## DATA EXCERPTS:
-=-=-=-=-

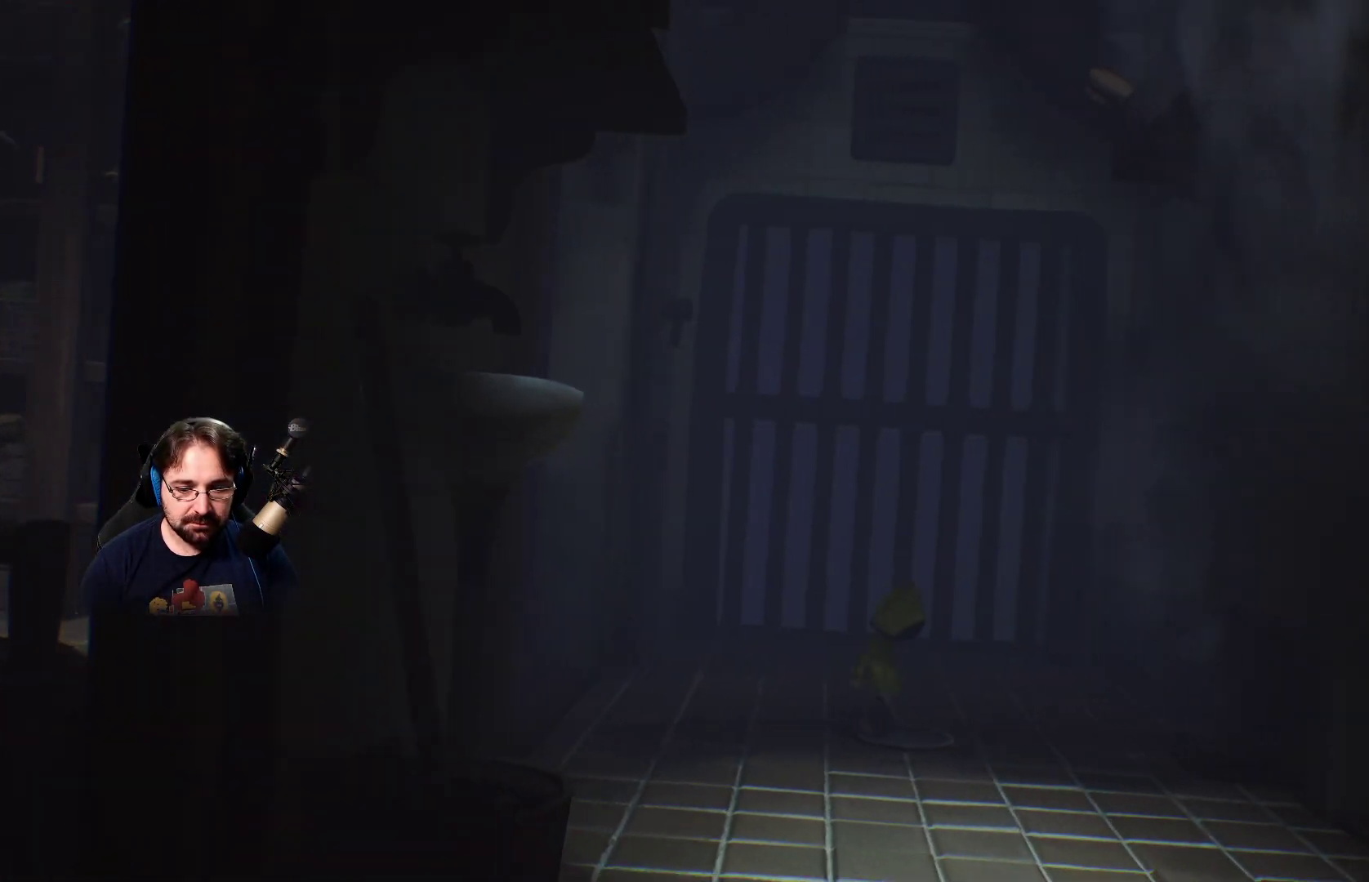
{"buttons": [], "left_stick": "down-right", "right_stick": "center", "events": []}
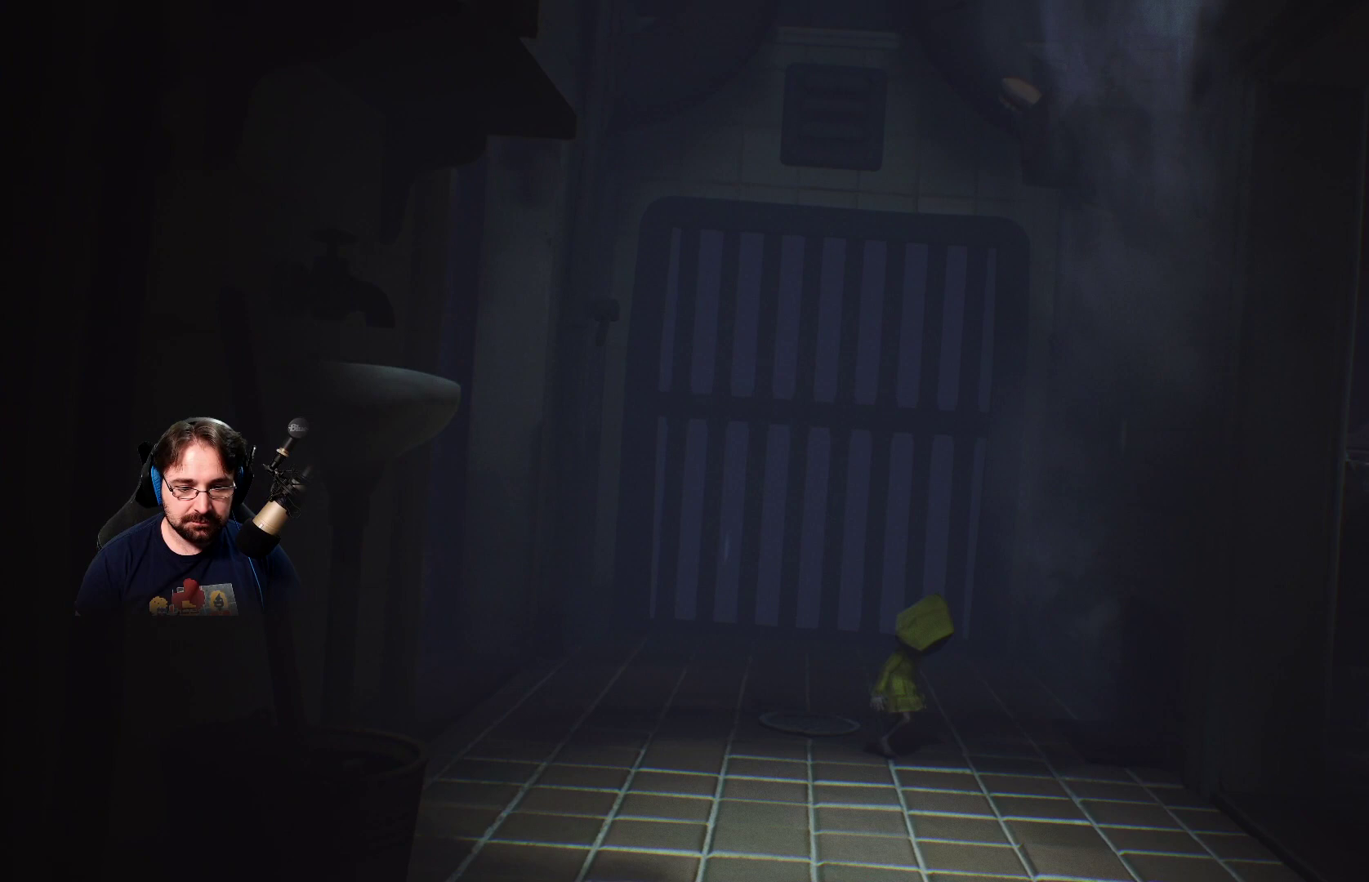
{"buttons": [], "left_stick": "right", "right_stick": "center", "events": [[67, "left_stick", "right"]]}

-=-=-=-=-

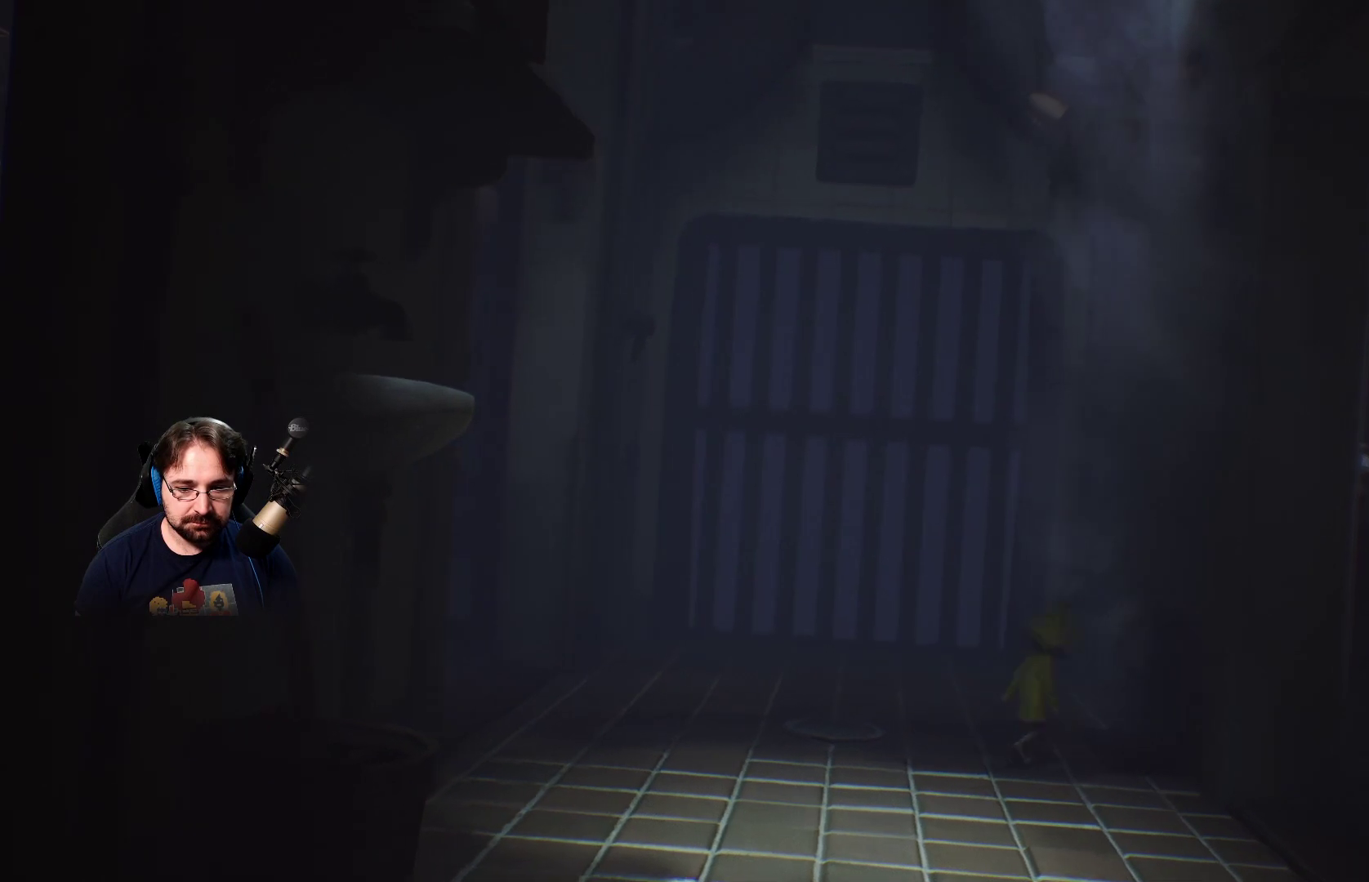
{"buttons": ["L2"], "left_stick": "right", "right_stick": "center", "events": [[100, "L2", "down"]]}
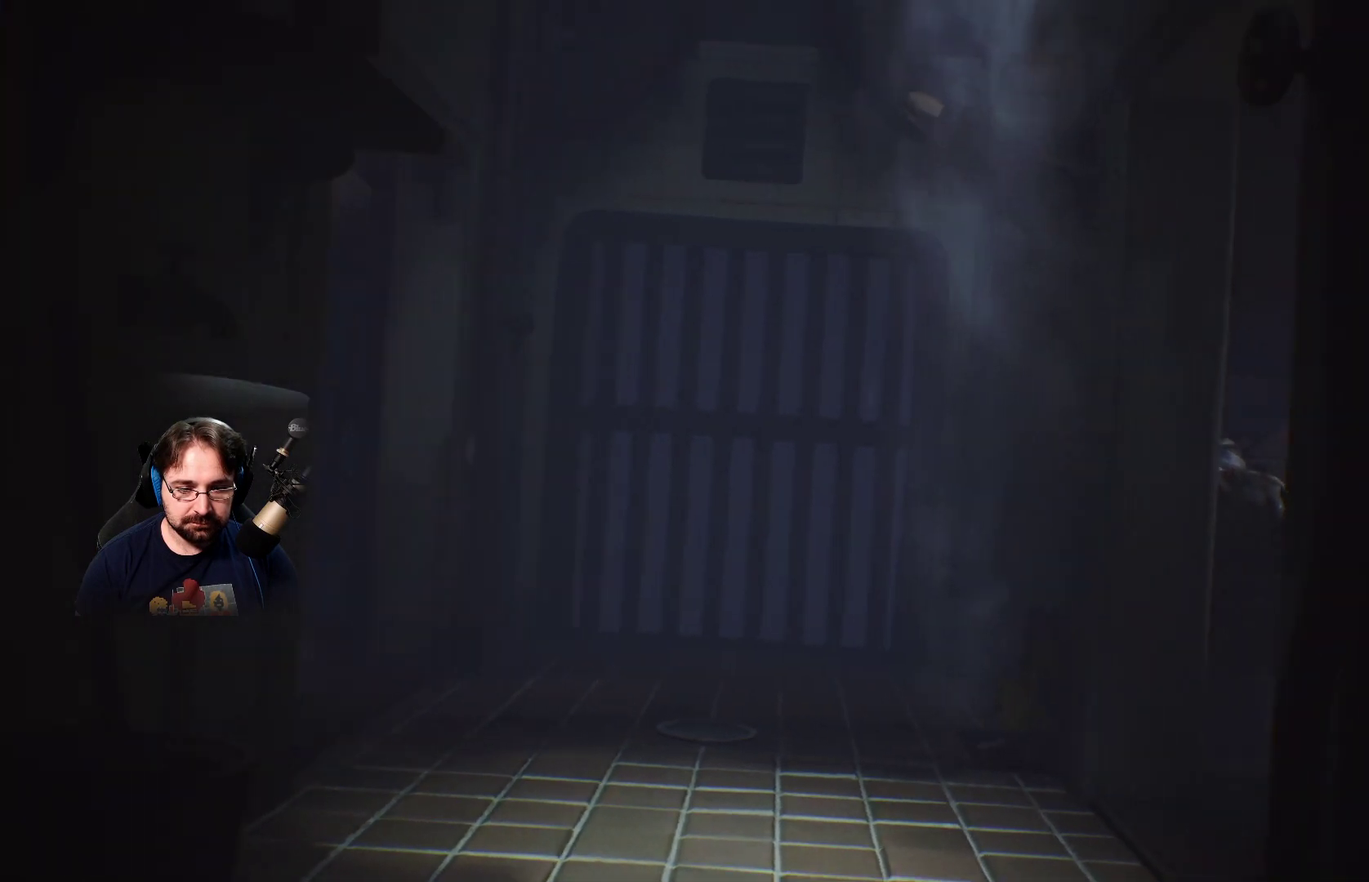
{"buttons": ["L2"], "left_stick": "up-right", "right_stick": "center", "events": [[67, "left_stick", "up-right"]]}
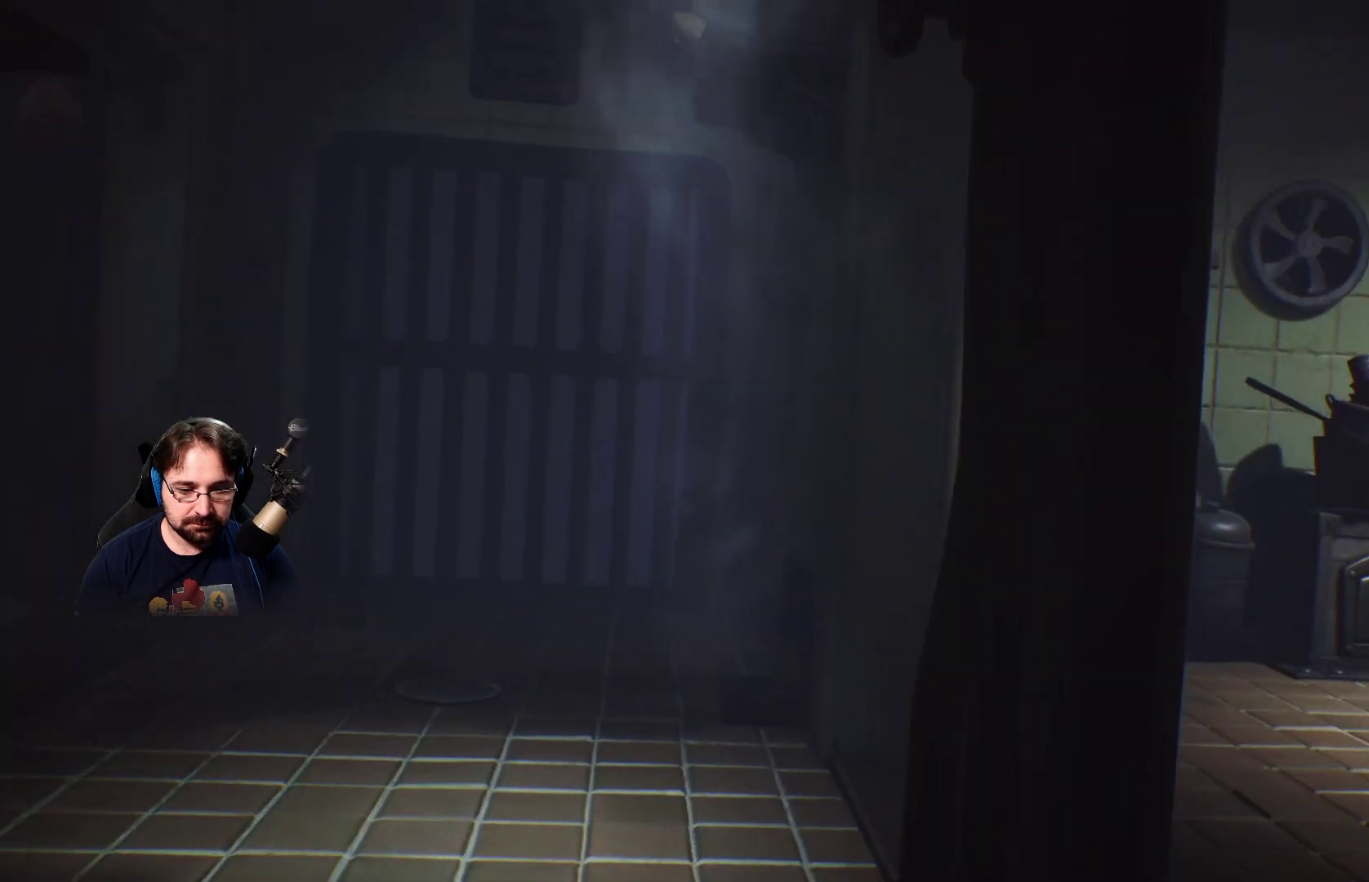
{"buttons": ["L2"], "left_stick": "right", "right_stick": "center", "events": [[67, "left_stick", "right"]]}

-=-=-=-=-

## ASSIGNED TASK:
Retrieve each line from the records above where the word "down" occurs.

## RESULT FOR THIS TASK:
{"buttons": [], "left_stick": "down-right", "right_stick": "center", "events": []}
{"buttons": ["L2"], "left_stick": "right", "right_stick": "center", "events": [[100, "L2", "down"]]}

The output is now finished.